If we don’t want EVERY brand space online to be blatant consumerism with no message or goal, we have to be proactive about preventing that from happening. We must work toward not just calling out the bad sites, but creating and commending the good sites. And not just ones that give lip-service to more holistic goals – ones that actually step up and do it.

I ducked out of the Kids and Teens talk at the Virtual Worlds conference last week in order to see a young girl doll brand case study. Oy vey, was that a hard one to sit through. The developer giving the talk continually talked sarcastically about the girly brand that he developed, which showed me that he didn’t respect the audience and community the site was trying to develop. How can you create a great community if you don’t care about them?

Through his talk, he talked a couple times about the core values of “Empowerment” etc that the site’s founders wanted to convey in the virtual world. But almost in the same breath, he would reiterate multiple times that the only purpose for the site was to “sell more dolls.” Makes you wonder if the brand managers of those dolls know and care how their brand is being conveyed to conference audiences and their online community.

If “to sell more dolls” is truly the reason that the parent company wanted to launch this world, fine. They certainly are not alone. But that doesn’t mean all the other sites that will be developed in this category have to be like that.

Sesame Street’s Panwapa world is a cool approach to get into a space that is bound to be crowded in the next 2 years – preschool to early readers, 4-7 year olds. Kudos to them for being there before anyone else with a solid idea for a world (and not just the mindless wandering and silly games that make up almost every world in this space).

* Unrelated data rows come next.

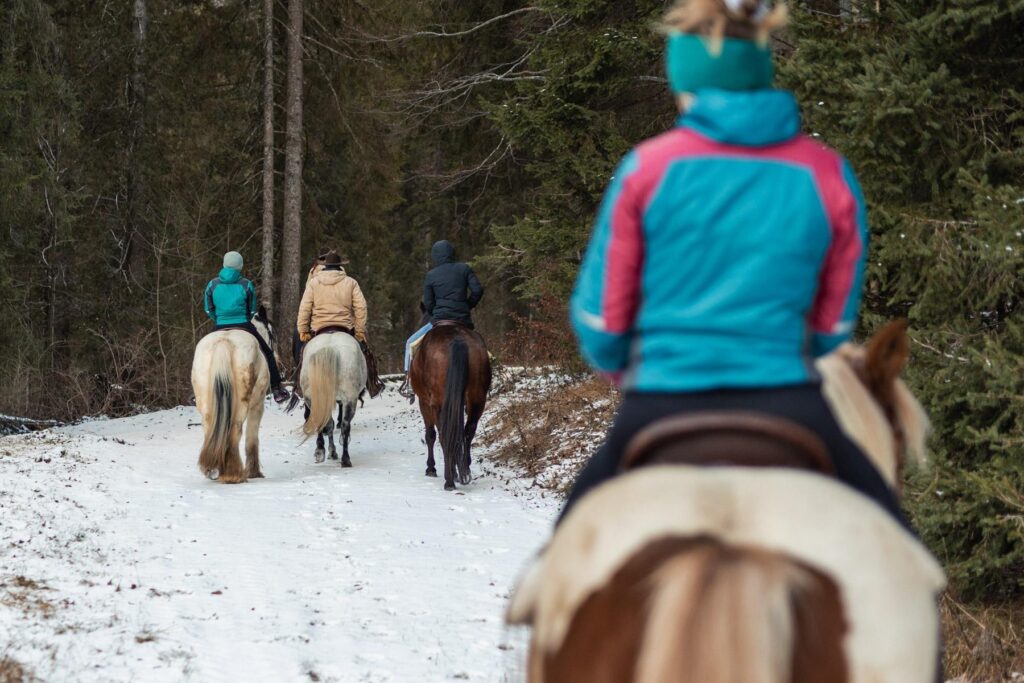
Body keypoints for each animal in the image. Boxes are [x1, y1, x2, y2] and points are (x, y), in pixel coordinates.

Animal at [191, 313, 276, 483]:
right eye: (271, 333)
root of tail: (223, 342)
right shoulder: (258, 404)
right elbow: (252, 438)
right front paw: (254, 472)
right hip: (242, 403)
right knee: (235, 431)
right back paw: (233, 473)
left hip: (205, 401)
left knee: (209, 427)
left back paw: (212, 469)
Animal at [299, 331, 368, 471]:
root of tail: (330, 346)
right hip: (350, 398)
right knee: (345, 426)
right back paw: (344, 458)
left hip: (312, 398)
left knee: (323, 422)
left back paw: (321, 452)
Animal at [409, 321, 489, 491]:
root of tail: (457, 338)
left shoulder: (424, 402)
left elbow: (430, 435)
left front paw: (431, 468)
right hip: (477, 398)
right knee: (468, 431)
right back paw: (464, 470)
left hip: (439, 404)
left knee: (444, 436)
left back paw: (449, 480)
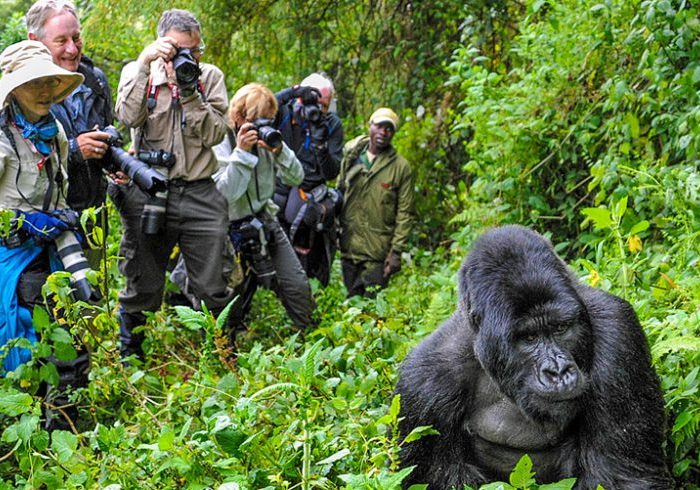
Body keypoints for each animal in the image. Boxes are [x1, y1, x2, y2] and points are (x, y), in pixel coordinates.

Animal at [394, 227, 672, 490]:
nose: (558, 371)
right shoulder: (423, 386)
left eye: (561, 328)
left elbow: (620, 476)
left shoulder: (618, 332)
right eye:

Whether we like it or not, a child is assimilated into the tech space earlier and earlier as the years go by. To pretend that this isn’t happening or block the kids from sites on a micro level is not the way to improve the situation. It’s the ostrich effect and doesn’t improve anything for anyone, especially the kids.

People who grew up with technology are now having kids. These younger generation parents have less or no aversion to introducing their kids to the online/tech coolness that they have grown up with. As producers of content (be it for a marketing purpose or pure creative), we have to develop for the parents AND the kids. These younger parents will still want the educational aspects that the past decade of attentive parents wanted, but the younger parents understand all of this on another level. Many of them understand that you can have fun, build relationships, and develop as a human online. They also understand the importance of design, navigation and user interface in your online experience. AND they will, directly or indirectly, teach these concepts to their kids.

Hopefully the content will start to catch up with paradigm shift that is happening world-wide as I type. Is your content up to the task?